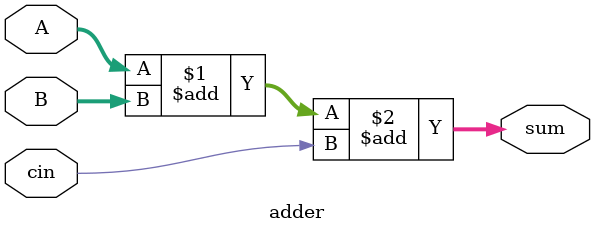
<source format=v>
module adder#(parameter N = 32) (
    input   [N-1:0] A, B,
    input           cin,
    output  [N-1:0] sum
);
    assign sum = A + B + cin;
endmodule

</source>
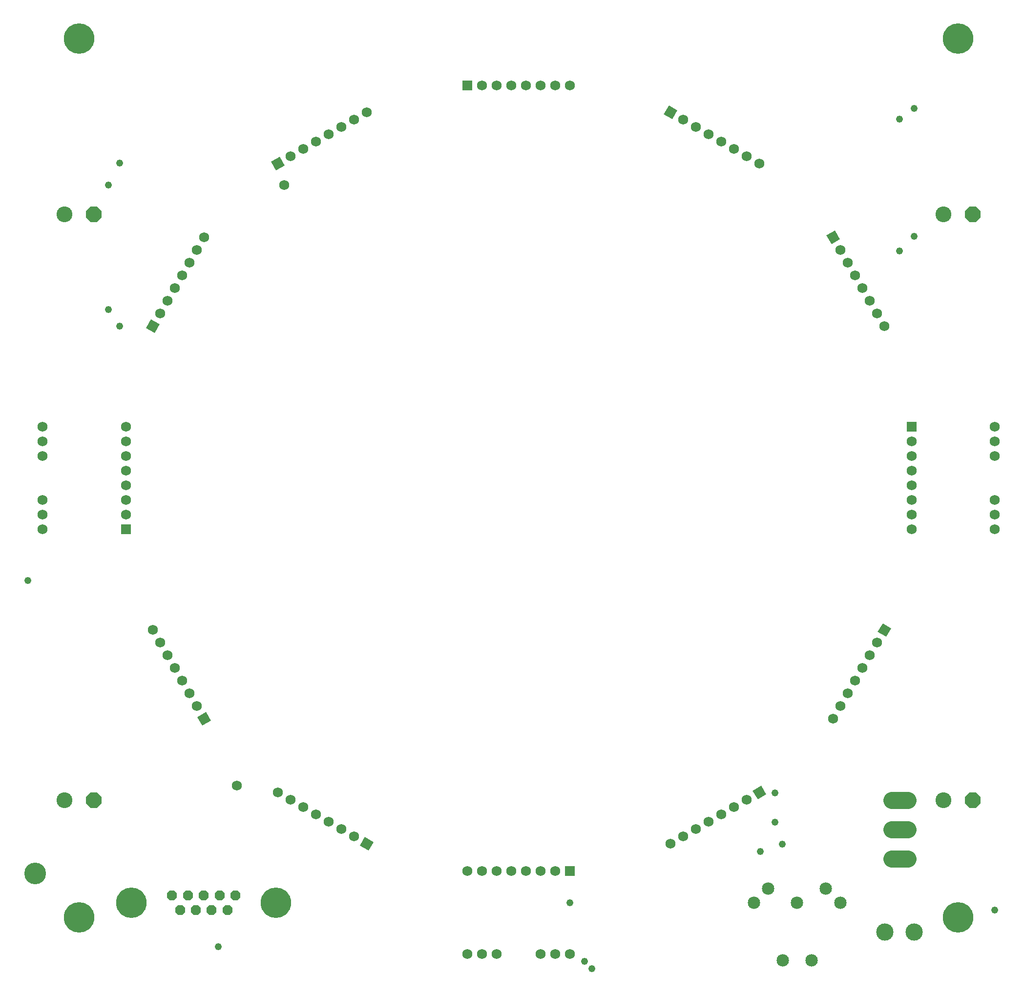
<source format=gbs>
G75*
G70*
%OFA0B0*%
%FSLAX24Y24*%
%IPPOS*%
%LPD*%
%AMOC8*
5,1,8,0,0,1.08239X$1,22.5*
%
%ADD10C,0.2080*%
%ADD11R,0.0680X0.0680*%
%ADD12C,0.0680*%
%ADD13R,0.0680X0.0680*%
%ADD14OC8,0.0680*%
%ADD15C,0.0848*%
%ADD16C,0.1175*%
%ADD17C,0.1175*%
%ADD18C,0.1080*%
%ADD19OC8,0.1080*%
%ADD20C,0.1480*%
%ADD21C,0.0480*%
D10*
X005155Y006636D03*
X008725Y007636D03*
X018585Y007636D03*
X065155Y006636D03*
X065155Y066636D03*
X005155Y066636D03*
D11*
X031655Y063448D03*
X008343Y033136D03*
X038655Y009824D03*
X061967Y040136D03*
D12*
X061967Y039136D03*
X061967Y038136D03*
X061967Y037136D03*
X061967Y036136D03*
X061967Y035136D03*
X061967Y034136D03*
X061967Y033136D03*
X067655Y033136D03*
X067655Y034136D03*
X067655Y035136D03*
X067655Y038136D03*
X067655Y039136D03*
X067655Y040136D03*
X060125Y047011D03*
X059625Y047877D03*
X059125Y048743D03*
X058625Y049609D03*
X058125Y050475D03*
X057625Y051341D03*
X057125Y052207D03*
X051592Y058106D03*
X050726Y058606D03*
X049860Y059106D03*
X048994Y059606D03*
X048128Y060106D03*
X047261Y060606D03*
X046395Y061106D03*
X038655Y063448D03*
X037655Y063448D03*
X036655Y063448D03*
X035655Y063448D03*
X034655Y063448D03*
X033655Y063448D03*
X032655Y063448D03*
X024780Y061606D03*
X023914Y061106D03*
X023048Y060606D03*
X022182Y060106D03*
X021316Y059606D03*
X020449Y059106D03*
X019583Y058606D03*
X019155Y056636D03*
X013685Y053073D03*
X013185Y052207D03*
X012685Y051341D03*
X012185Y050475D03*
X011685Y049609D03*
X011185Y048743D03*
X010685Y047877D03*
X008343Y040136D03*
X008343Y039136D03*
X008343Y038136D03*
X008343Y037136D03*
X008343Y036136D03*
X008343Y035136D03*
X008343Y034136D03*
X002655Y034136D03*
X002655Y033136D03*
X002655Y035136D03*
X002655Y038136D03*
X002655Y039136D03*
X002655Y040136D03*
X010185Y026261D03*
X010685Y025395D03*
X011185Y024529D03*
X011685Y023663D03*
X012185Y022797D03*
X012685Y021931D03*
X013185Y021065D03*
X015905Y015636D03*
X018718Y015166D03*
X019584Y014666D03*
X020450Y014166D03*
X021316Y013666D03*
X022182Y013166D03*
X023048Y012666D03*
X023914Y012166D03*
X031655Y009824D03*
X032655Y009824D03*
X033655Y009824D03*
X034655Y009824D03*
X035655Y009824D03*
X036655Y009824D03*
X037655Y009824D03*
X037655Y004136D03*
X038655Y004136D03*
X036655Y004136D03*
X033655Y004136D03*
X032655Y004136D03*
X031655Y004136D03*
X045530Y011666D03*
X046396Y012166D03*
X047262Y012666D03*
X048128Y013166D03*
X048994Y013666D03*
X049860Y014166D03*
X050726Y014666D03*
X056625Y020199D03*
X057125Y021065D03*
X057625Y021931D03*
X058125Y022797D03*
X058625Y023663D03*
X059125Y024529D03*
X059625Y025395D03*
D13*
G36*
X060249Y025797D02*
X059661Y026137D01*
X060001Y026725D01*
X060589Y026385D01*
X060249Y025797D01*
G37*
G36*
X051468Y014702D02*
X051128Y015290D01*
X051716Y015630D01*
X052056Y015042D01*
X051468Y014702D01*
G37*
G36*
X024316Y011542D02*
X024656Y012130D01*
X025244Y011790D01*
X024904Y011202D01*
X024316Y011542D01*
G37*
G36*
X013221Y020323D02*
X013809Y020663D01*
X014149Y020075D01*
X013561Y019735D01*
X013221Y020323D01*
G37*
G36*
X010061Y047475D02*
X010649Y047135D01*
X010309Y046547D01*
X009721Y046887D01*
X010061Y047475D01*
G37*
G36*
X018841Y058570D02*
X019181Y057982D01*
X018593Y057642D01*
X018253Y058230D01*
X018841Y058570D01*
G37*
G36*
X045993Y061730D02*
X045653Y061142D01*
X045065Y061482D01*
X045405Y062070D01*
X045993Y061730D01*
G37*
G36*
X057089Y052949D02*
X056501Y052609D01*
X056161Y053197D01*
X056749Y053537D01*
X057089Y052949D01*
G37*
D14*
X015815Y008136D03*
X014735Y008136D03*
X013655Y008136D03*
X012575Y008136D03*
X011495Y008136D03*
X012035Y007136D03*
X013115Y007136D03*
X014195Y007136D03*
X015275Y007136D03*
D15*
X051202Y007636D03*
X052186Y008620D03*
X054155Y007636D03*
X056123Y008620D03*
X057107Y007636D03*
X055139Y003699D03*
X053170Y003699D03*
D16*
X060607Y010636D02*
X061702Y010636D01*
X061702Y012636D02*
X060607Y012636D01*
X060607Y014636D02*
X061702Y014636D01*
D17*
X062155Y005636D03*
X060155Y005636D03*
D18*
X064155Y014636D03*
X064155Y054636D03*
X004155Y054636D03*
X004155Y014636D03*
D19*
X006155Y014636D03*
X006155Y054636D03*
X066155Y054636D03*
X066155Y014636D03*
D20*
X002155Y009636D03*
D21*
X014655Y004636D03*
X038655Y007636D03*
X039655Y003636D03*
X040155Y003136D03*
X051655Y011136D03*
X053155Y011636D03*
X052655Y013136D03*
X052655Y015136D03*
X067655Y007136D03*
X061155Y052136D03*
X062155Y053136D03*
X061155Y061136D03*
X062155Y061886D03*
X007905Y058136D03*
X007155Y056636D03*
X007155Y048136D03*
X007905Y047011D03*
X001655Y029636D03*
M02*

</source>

· · · ·

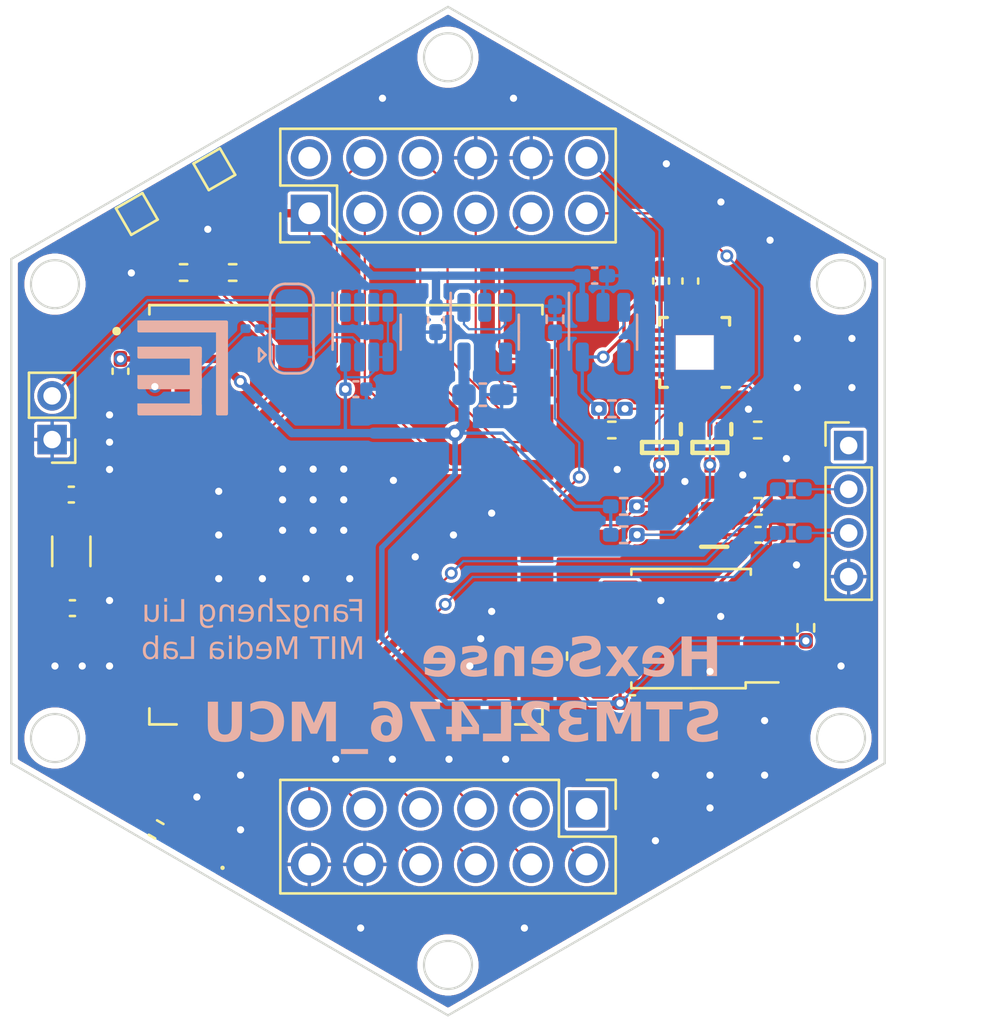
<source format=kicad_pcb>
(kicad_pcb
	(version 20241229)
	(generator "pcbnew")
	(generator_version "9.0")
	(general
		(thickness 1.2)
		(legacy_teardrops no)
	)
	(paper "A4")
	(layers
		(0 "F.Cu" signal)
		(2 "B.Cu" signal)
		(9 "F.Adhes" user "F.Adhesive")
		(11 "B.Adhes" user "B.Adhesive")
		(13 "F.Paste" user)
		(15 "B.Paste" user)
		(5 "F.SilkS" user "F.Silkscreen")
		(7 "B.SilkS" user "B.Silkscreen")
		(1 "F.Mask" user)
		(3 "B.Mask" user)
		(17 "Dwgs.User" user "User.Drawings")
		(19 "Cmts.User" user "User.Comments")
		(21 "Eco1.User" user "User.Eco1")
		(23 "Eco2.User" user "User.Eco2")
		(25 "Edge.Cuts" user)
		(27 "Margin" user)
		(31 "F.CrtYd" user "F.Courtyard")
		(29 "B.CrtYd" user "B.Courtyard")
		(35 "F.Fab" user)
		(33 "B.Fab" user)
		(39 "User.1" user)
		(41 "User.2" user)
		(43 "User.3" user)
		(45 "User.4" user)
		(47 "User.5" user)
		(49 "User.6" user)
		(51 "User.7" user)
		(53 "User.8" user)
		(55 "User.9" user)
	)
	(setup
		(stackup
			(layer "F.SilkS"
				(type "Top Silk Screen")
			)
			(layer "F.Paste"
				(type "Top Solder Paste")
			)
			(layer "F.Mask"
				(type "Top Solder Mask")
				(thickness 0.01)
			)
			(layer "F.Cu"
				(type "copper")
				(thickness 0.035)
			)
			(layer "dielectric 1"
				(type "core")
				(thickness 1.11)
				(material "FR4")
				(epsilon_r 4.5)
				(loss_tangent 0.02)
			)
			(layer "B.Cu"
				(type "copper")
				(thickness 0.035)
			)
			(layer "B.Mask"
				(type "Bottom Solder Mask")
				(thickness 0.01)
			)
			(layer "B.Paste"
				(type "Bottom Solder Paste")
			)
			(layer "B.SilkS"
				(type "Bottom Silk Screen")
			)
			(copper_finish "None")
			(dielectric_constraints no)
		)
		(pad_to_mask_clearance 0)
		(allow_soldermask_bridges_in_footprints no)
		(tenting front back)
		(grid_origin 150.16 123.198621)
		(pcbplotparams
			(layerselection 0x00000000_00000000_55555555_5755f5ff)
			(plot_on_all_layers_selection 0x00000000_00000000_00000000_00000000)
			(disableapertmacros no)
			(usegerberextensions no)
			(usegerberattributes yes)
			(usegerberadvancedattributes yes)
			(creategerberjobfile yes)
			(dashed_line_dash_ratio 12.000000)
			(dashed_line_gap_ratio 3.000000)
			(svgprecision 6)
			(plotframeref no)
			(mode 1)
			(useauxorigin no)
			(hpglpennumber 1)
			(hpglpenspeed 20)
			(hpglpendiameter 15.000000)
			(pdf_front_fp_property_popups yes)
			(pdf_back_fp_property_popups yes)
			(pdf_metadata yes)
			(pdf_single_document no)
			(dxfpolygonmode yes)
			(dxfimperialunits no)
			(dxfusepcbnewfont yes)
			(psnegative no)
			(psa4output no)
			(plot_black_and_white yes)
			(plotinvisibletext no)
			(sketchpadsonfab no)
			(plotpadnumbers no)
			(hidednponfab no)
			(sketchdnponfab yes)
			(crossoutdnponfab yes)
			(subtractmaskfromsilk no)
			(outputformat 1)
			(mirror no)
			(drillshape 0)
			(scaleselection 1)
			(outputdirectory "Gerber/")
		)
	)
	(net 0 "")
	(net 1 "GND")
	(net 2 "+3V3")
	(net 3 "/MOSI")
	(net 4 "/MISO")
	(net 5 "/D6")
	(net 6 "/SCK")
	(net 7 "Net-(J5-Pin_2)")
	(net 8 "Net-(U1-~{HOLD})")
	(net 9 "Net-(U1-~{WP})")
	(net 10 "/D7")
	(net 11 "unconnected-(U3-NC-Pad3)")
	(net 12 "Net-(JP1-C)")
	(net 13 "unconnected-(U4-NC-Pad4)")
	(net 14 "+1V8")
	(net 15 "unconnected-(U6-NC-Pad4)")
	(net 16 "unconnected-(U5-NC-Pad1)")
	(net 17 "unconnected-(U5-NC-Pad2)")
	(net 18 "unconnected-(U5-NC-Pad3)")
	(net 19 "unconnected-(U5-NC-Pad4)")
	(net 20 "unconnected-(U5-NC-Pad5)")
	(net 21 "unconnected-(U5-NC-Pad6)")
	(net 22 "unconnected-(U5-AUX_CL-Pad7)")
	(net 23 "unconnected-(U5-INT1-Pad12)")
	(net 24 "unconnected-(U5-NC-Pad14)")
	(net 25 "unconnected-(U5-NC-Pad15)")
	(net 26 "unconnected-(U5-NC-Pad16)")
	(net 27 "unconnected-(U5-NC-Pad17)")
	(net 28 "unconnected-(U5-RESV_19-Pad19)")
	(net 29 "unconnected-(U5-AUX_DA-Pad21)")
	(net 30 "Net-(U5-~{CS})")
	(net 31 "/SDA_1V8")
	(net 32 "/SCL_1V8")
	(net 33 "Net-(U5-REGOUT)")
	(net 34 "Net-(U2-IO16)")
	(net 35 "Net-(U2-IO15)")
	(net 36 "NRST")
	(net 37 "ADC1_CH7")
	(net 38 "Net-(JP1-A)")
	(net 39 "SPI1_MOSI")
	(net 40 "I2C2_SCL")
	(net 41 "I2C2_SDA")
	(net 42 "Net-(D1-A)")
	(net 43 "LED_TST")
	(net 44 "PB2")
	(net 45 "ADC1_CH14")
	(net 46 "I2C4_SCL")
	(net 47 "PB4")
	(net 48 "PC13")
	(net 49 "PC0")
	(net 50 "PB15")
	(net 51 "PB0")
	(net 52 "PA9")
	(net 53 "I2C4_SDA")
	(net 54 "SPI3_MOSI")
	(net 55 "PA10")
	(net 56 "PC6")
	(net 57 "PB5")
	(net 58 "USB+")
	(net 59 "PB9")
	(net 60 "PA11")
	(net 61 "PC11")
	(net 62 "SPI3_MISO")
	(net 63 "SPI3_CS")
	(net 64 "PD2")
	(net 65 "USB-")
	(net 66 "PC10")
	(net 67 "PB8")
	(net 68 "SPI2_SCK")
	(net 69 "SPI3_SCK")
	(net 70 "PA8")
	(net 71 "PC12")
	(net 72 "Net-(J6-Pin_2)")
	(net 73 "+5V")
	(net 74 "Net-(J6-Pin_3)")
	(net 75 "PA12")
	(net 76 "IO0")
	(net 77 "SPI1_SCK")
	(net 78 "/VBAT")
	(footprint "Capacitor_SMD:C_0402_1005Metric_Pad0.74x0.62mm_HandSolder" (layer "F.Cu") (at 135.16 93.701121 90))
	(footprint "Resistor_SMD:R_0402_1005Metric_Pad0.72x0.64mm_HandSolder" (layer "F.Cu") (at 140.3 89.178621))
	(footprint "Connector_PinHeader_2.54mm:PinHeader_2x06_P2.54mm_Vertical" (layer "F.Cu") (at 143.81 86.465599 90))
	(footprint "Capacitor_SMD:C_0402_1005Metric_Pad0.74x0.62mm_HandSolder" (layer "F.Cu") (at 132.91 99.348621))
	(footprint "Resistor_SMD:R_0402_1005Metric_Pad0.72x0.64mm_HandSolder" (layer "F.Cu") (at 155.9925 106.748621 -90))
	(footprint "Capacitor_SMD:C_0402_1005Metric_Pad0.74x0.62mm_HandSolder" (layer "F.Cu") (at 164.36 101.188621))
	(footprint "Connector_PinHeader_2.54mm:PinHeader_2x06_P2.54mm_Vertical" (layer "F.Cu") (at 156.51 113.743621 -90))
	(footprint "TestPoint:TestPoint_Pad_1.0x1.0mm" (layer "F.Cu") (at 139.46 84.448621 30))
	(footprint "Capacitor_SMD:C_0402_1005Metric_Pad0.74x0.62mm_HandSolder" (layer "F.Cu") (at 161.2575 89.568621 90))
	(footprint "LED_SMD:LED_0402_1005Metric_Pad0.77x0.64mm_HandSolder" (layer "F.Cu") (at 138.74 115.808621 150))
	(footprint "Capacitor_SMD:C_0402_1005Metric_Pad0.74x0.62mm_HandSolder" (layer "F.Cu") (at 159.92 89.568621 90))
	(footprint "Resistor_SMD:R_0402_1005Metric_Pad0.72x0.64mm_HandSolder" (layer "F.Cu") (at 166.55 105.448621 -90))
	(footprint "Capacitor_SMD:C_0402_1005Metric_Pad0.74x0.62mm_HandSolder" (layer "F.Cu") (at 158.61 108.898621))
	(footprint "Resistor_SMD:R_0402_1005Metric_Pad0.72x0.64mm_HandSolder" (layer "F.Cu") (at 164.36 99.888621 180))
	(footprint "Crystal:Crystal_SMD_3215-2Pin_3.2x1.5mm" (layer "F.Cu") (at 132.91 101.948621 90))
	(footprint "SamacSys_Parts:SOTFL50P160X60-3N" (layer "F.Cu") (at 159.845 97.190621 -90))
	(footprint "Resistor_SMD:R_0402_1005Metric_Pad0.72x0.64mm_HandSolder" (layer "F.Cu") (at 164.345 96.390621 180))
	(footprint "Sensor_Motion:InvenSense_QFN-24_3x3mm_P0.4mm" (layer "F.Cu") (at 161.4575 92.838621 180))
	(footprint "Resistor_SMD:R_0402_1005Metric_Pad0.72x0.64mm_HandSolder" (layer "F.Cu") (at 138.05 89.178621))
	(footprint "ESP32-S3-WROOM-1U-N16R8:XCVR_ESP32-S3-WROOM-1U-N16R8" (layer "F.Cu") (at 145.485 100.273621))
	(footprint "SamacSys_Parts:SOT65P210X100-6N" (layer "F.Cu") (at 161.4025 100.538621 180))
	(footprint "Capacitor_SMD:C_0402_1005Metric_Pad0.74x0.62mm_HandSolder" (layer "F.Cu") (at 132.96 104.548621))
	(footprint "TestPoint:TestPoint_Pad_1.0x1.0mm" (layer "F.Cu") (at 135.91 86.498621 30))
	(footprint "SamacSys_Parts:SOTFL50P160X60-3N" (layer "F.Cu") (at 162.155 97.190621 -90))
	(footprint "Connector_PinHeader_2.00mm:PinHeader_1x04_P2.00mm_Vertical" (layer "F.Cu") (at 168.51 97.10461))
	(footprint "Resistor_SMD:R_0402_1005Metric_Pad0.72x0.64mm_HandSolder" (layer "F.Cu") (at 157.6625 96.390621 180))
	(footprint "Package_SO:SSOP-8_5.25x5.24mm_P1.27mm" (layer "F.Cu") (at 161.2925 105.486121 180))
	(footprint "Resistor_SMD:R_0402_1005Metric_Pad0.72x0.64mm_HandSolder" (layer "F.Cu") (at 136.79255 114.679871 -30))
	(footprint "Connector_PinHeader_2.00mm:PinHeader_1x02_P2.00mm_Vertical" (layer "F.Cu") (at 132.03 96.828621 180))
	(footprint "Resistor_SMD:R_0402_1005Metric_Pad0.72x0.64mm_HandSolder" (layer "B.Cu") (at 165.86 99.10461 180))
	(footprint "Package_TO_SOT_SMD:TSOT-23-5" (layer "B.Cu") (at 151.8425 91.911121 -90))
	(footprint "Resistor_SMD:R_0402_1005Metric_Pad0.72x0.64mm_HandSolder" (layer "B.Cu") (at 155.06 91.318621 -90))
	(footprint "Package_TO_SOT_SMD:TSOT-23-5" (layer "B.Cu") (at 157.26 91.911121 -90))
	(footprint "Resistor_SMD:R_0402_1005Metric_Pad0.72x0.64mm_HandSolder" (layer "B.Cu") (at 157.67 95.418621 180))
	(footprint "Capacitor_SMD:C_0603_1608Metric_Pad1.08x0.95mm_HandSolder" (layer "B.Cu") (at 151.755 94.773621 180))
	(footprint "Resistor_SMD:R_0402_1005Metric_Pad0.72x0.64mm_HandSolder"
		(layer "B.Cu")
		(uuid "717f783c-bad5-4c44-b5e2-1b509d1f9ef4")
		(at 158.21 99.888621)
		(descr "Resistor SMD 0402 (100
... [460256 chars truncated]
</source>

· · · ·

# Exercise
Read the listing above, then copy every line that includes the string "SilkS".

# Exercise result
		(5 "F.SilkS" user "F.Silkscreen")
		(7 "B.SilkS" user "B.Silkscreen")
			(layer "F.SilkS"
			(layer "B.SilkS"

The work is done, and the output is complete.